You can also find the zeros of the generating function on the left. The one with the smalles absolute value (smallest distance from the origin around which you perform your Taylor expansion) should give you the radius of convergence.

 

[Susanne217]

I can see I was way of and I'm sorry for that. Golden ratio and all that. I didn't learn about that mathwise in High School here in my part of the world. So I will read up on it :)

However I'm now told that the Fibonacci sequence convergeces towards

the socalled golden ratio \frac{1+\sqrt{5}}{2}

 

[HallsofIvy]

Well, not the Fibonacci sequence itself- that increases without bound. It is the ratio
\frac{F_{n+1}}{F_n}
that converges to the "golden ratio"
\frac{1+ \sqrt{5}}{2}

 

[Dickfore]

But your radius of convergence is not that.

 

[Susanne217]

Well, not the Fibonacci sequence itself- that increases without bound. It is the ratio
\frac{F_{n+1}}{F_n}
that converges to the "golden ratio"
\frac{1+ \sqrt{5}}{2}

HallsofIvy we all know you are like a Jedi then it comes to Math and Science compared to rest of us.

So to show the radius of convergence of the fibunacci sequence do I need to show first that whole thing convergences to the golden ratio?

 

[Susanne217]

HallsofIvy we all know you are like a Jedi then it comes to Math and Science compared to rest of us.

So to show the radius of convergence of the fibunacci sequence do I need to show first that whole thing convergences to the golden ratio?

so for the ratio I get

that \lim_{n \to \infty} |\frac{F_{n+1}}{F_n}| = \frac{1+\sqrt{5}}{2}

thus the radius of convergence R = \frac{1+\sqrt{5}}{2}

how is that?

 

[Dickfore]

so for the ratio I get

that \lim_{n \to \infty} |\frac{F_{n+1}}{F_n}| = \frac{1+\sqrt{5}}{2}

thus the radius of convergence R = \frac{1+\sqrt{5}}{2}

how is that?

It is not correct. The general element of the series is not F_{n}, but F_{n} x^{n}.

 

[Susanne217]

It is not correct. The general element of the series is not F_{n}, but F_{n} x^{n}.

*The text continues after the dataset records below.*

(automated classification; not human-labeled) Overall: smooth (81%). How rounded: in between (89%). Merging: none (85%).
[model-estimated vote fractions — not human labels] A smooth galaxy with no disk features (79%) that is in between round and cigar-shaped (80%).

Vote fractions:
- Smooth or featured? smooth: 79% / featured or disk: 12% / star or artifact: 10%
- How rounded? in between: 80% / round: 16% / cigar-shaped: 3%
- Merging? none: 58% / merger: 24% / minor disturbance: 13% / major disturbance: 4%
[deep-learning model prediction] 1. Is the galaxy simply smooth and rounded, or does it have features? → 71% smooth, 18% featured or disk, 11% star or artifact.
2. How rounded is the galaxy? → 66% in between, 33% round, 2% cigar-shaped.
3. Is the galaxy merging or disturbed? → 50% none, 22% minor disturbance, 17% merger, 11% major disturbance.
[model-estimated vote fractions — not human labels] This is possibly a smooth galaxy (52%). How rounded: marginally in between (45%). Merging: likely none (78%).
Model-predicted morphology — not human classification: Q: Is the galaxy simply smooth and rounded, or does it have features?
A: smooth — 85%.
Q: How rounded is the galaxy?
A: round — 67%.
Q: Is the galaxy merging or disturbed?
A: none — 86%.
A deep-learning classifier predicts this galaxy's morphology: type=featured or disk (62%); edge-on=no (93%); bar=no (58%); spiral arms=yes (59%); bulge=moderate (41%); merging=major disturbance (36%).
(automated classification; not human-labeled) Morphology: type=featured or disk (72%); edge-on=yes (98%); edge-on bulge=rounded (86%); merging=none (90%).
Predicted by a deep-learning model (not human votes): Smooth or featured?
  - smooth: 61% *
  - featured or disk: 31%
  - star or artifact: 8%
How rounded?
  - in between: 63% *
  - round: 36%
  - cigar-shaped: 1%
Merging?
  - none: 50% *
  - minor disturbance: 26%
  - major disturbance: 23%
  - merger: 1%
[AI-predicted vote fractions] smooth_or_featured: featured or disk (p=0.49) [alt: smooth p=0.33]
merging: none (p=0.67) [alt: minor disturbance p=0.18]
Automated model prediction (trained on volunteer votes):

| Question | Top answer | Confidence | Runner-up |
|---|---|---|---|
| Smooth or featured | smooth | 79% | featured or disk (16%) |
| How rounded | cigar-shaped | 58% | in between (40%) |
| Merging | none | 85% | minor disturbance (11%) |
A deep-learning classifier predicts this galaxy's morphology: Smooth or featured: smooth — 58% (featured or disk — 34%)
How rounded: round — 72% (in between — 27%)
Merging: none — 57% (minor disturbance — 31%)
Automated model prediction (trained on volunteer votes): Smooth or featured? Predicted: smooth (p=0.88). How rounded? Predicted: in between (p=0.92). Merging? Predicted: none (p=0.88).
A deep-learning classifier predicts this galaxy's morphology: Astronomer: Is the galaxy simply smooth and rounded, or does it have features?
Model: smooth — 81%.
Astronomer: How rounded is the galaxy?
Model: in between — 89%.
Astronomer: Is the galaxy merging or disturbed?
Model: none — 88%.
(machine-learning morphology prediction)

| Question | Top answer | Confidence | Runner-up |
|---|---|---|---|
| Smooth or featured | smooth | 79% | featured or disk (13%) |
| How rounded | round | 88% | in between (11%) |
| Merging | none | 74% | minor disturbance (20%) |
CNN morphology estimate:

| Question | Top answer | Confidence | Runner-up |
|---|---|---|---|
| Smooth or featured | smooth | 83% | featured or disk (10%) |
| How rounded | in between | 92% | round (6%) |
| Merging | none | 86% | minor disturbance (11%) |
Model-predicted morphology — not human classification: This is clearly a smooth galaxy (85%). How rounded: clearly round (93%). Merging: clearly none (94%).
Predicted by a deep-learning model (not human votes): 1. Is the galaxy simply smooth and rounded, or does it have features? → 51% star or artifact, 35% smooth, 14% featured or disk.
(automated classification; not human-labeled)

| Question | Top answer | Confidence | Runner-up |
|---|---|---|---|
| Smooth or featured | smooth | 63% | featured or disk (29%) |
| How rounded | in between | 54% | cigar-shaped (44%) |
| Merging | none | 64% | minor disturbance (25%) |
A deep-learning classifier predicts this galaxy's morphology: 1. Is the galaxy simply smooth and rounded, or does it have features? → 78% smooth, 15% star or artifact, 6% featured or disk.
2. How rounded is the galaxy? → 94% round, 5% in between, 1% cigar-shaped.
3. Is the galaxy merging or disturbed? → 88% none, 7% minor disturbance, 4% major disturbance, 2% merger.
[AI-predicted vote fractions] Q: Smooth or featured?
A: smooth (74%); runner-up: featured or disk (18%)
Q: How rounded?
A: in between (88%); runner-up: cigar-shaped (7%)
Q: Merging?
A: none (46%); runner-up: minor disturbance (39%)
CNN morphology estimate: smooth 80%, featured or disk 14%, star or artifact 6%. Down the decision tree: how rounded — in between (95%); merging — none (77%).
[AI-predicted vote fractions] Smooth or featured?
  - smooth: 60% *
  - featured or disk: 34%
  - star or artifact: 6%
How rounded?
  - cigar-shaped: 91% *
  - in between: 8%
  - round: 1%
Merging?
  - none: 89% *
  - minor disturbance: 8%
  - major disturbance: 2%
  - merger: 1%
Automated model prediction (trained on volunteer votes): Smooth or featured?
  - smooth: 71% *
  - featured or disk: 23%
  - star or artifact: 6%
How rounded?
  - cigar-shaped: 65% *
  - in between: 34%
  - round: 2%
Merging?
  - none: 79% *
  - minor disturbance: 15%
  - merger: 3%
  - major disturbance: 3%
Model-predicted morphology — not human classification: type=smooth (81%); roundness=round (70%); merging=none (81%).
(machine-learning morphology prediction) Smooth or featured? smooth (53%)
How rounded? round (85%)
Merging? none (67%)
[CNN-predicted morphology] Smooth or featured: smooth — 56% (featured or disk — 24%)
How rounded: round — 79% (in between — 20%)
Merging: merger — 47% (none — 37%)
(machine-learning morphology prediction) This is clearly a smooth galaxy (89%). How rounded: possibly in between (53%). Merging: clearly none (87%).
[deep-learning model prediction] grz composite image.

this maybe be a stupid question but if as a previous post surgests I do Taylor series expansion

F_0 + F_1 z + F_2 z^2 + ...+ F_(n+1) z^(n+1)

isn't the ratio which I need to find

lim = (F_(n+1) z^(n+1)/F_nx^n) = ?

for n - > infty

 

[Dickfore]

You need to find the constraints on z, and you have not done so.

 

[Susanne217]

You need to find the constraints on z, and you have not done so.

Its suppose to be the radius of convergence around zero but if I set z to zero then the whole fraction turns zero. That can't the right can't it?

 

[Dickfore]

Please use the ratio test correctly as you did in your original post, although you made a mistake evaluating the relevant limit there.

EDIT:

On further inspection, I don't know why you equate the limit to zero?

 

[Susanne217]

Please use the ratio test correctly as you did in your original post, although you made a mistake evaluating the relevant limit there.

EDIT:

On further inspection, I don't know why you equate the limit to zero?

so my original post was right?

 

[Dickfore]

No. Please refer to the proper use of the ratio test for any power series.

 

[wisvuze]

we have the power series:

\sum_{n=1} a_{n} x^{n-1}

from 1 to infinity, where a_{n} is the nth term of the fibonacci sequence.

From the ratio test, we have the form

a_{n+1} / a_{n} * x and we need this to be < 1 to determine our radius of convergence.. So, we must decide how a_{n+1} / a_{n} behaves.

We have a0 = 1, a1 = 1 , a2 = 2, a3 = 3

a1 / a0 = 1 , a2 / a1 = 2, a3 / a2 = 3/2 .. do this enough and convince yourself that the ratio between two consecutive an+1 / an is bounded above by something. Prove by induction.